__Entries shown__.
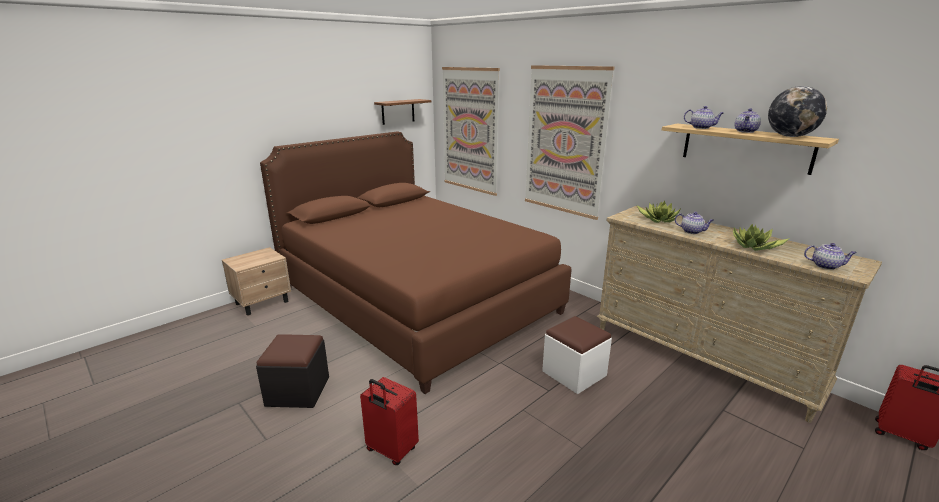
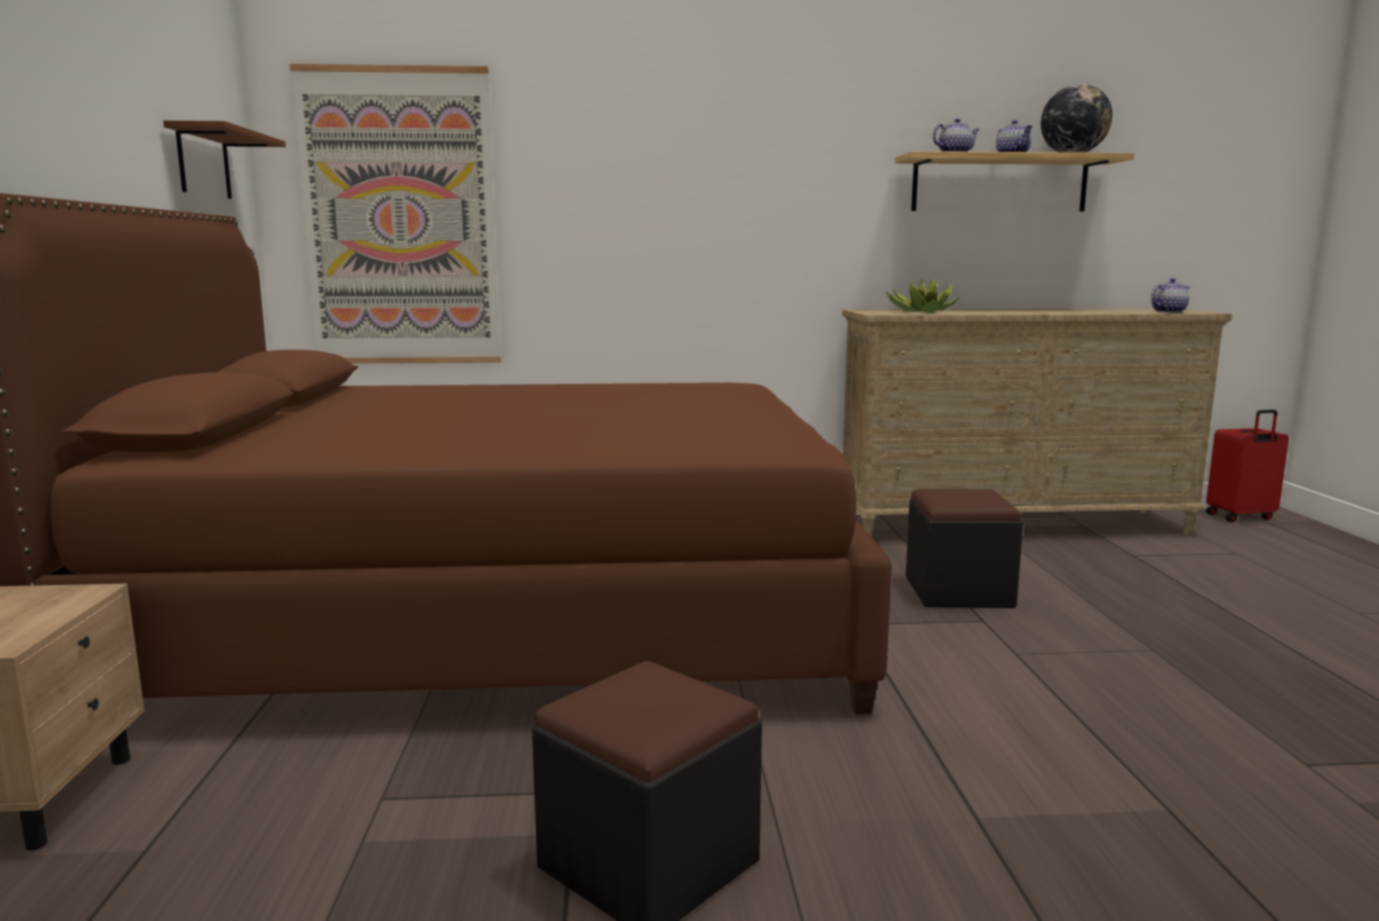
camera: 50 degrees left, 10 degrees down
red suitcase [360,377,419,465] -> none
picture [525,65,615,220] -> none
white ottoman [542,316,612,394] -> black ottoman [906,489,1023,608]
teapot [675,212,714,234] -> none
potted plant [733,224,790,251] -> none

__Task directions__. For this exercise, copy the lines from the one that contains "white ottoman [542,316,612,394]" through the last line of the records, exactly and only those.

__Response__.
white ottoman [542,316,612,394] -> black ottoman [906,489,1023,608]
teapot [675,212,714,234] -> none
potted plant [733,224,790,251] -> none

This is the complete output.